EXERCÍCIO DE TOLERÂNCIA >> Clara Braga

Durante um desses momentos em família, estávamos conversando e chegamos à conclusão de que aquelas salas de cinema menores, que ficam em shoppings pouco badalados e que passam tanto filmes blockbusters quanto os tais filmes cults estão se tornando cada vez mais as melhores opções, afinal, ir ao cinema virou um exercício de tolerância. Aliás, virou não, sempre foi, mas como as pessoas estão ficando cada vez mais sem limites, a situação piorou.

Lembro que quando eu era menor, essa questão de classificação indicativa não significava muita coisa, eu conseguia entrar em tudo quanto era filme sem autorização nenhuma dos meus pais e sem questionamento nenhum dos funcionários do cinema. Então, é claro que eu me juntava com meus amigos para ir assistir a filmes de terror, afinal, nada era mais legal do que assistir a um filme que eu não tinha idade para ver, a gente se sentia grande. Na verdade, o mais legal mesmo era fazer escândalo nas cenas que o assassino esfaqueava os personagens. Nossa, a gente berrava, batia pé no chão e tudo mais que tinha direito. Não me orgulho disso, mas como os mais velhos costumam dizer: é fase! E foi divertido! Atrapalhamos muita gente, com certeza, cada vez que íamos arrumávamos uma bagunça diferente para fazer, mas era em momentos exatos e por um período de tempo calculado, ou seja, só enquanto durar a cena do assassinato. Logo que o filme acabava, eu voltava para casa e ia dormir, pagava todos os meus pecados. Tinha pesadelo a noite toda, chorava, jurava que a qualquer momento o cara do pânico ia entrar no meu quarto com aquela máscara medonha e me matar. E vai a notícia boa para todos aqueles que eu atrapalhei, o pesadelo não durava só uma noite não! Coitados dos meus pais!

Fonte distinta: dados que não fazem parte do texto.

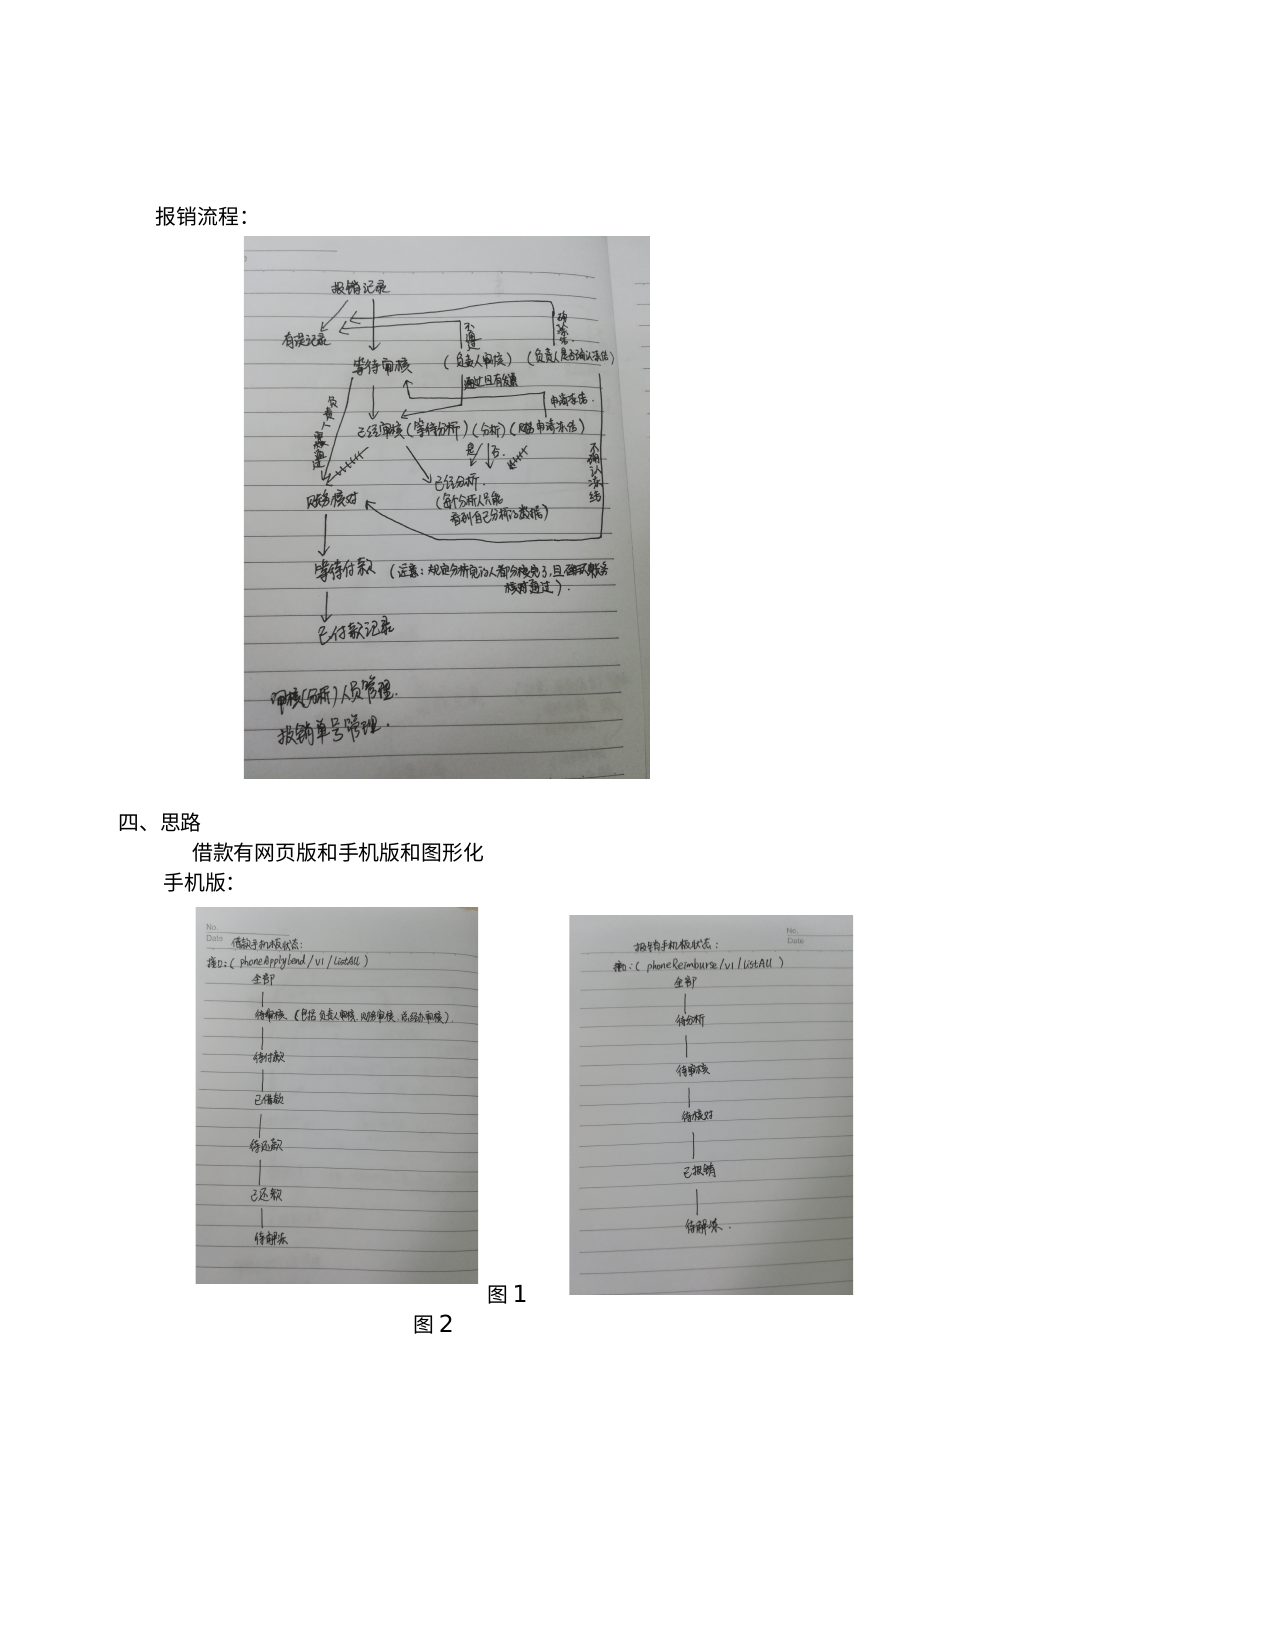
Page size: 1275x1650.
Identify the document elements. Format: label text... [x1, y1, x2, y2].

Quando fui ficando mais velha, sempre que entrava em uma sessão cheia de adolescentes já pensava: essa sessão vai ser difícil. Sentava fora da mira do grupo, para não rolar pipoca na minha cabeça, e pronto, nem prestava muita atenção, afinal, é fase. Confesso que as coisas chegaram a melhorar, quando a classificação passou a valer de fato, mas durou pouco, afinal, a tal da fase parece que não passou para muitas pessoas.

Hoje em dia cinema quase não é mais tão escuro, afinal, se as pessoas ficarem duas horas sem trocar mensagem no whatsapp ou olhar o facebook podem ser dadas como desaparecidas e, quando a gente menos esperar, o FBI vai invadir a sessão procurando por alguém. Tem também as pessoas que atendem a ligação, essas são as melhores, afinal, nunca atendem rapidinho para dizer que estão no cinema, atendem para bater papo. Agora, melhor mesmo são as pessoas extremamente delicadas que decidem pedir silêncio. O que aconteceu com o famoso: ssssshhhhhhhhhhhh!!!!!???? Concordo que eles se tornaram pouco eficazes, mas convenhamos, por mais que algumas pessoas mereçam um recado mais direto, será que chegamos ao nível do: cala a boca sua vaca!?? 

Entendo que é difícil falar de tolerância quando as pessoas estão cada vez mais abusadas, tenho certeza que a pessoa que chama a outra de vaca apenas colocou para fora o pensamento de quase 100% das pessoas que compartilhavam daquele momento, mas ainda tenho aquele velho pensamento: quando partimos para a violência, seja ela do tipo que for, também perdemos nossa razão.

Inocência demais, alguns diriam. Na verdade, só acho que precisamos dar um basta nessas situações animalescas que pioram cada dia mais, afinal, se alguém chama de vaca a pessoa que está conversando, me pergunto o que vão gritar para os que, no meio sessão, levantarem o tal do “pau de selfie”. 

Comentários

Danielle Morais disse…
Caríssima Clara,
realmente adorei sua crônica.
Não basta irmos muito longe como você mesma retrata, para presenciarmos acontecimentos causados pela falta de tolerância. Gostei também das breves passagens que satirizam o uso da tecnologia.
Além disso, foi bastante interessante a forma como abordou esse assunto, não sendo da mesma maneira massante e repetitiva como vemos por aí.
Concordo plenamente que a tolerância é um exercício e que deve ser praticado diariamente para alcançarmos um mundo melhor para viver.